**Exercise requirements**: Locate the string "with" in the listing below. Copy every line where it is found.

Top of Given data

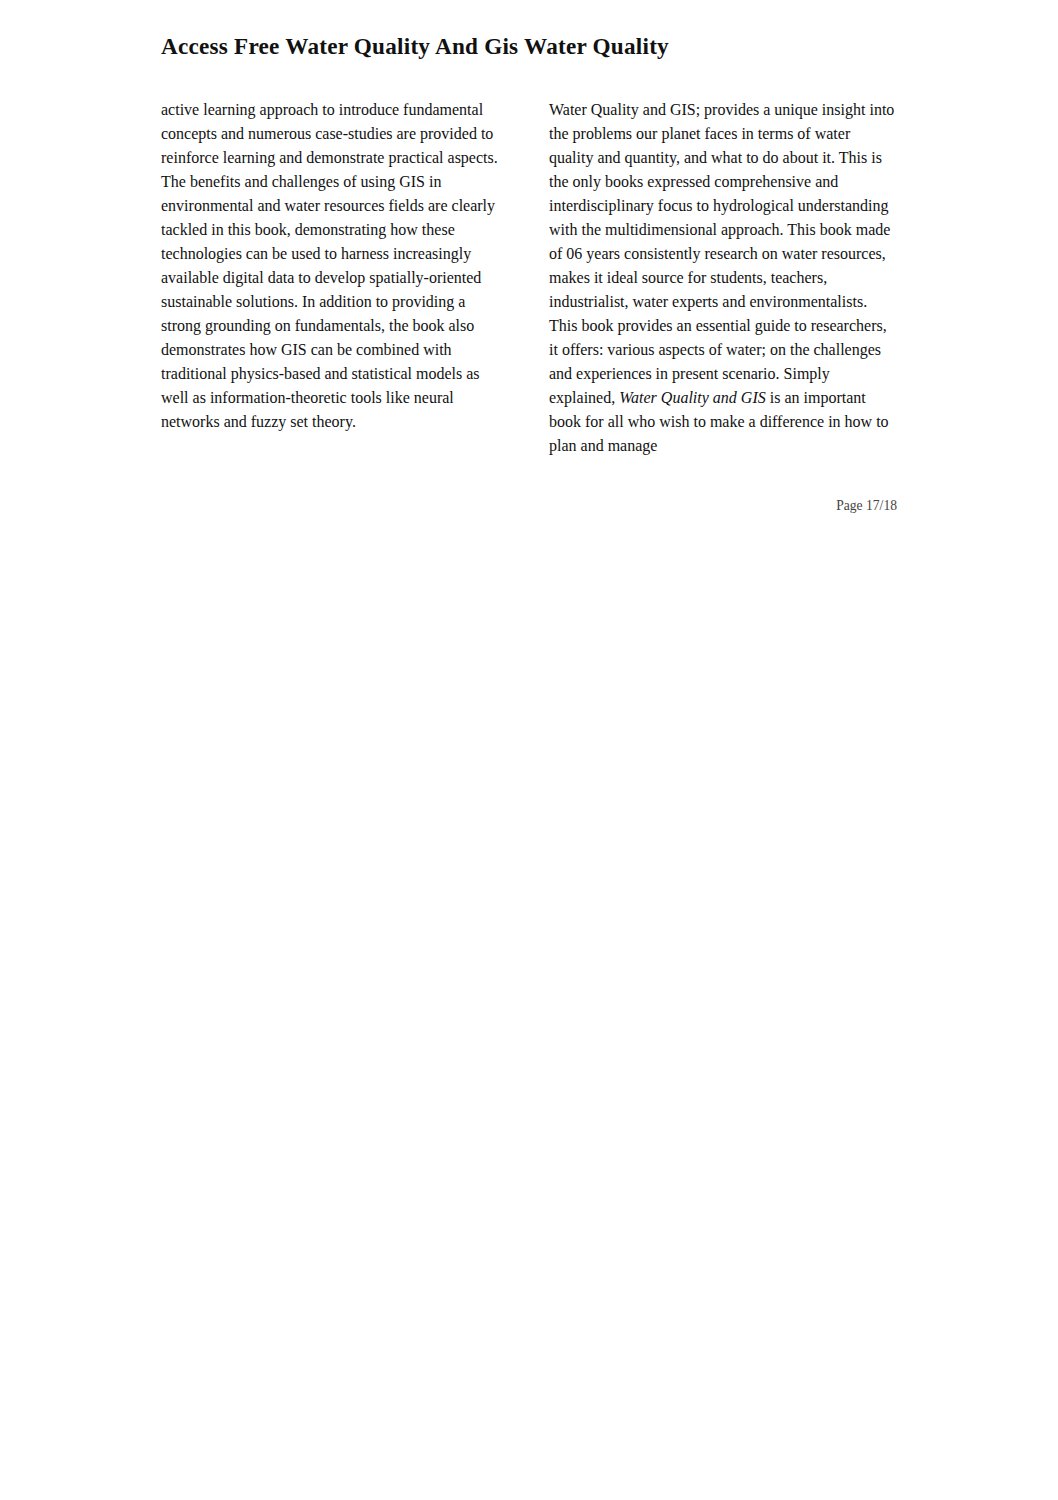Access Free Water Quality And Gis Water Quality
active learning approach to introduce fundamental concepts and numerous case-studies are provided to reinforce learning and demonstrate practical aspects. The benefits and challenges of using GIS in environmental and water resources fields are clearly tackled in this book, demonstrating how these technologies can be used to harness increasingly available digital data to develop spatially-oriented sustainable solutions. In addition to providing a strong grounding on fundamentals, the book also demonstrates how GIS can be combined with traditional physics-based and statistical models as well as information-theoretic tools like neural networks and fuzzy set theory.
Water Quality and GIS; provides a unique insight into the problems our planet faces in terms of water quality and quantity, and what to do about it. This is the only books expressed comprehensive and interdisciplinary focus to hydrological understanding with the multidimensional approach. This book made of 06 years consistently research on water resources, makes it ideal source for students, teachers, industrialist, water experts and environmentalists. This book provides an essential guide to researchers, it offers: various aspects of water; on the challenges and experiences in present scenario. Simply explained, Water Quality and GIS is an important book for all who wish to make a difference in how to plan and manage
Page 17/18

Bottom of Given data

**Task solution**:
active learning approach to introduce fundamental concepts and numerous case-studies are provided to reinforce learning and demonstrate practical aspects. The benefits and challenges of using GIS in environmental and water resources fields are clearly tackled in this book, demonstrating how these technologies can be used to harness increasingly available digital data to develop spatially-oriented sustainable solutions. In addition to providing a strong grounding on fundamentals, the book also demonstrates how GIS can be combined with traditional physics-based and statistical models as well as information-theoretic tools like neural networks and fuzzy set theory.
Water Quality and GIS; provides a unique insight into the problems our planet faces in terms of water quality and quantity, and what to do about it. This is the only books expressed comprehensive and interdisciplinary focus to hydrological understanding with the multidimensional approach. This book made of 06 years consistently research on water resources, makes it ideal source for students, teachers, industrialist, water experts and environmentalists. This book provides an essential guide to researchers, it offers: various aspects of water; on the challenges and experiences in present scenario. Simply explained, Water Quality and GIS is an important book for all who wish to make a difference in how to plan and manage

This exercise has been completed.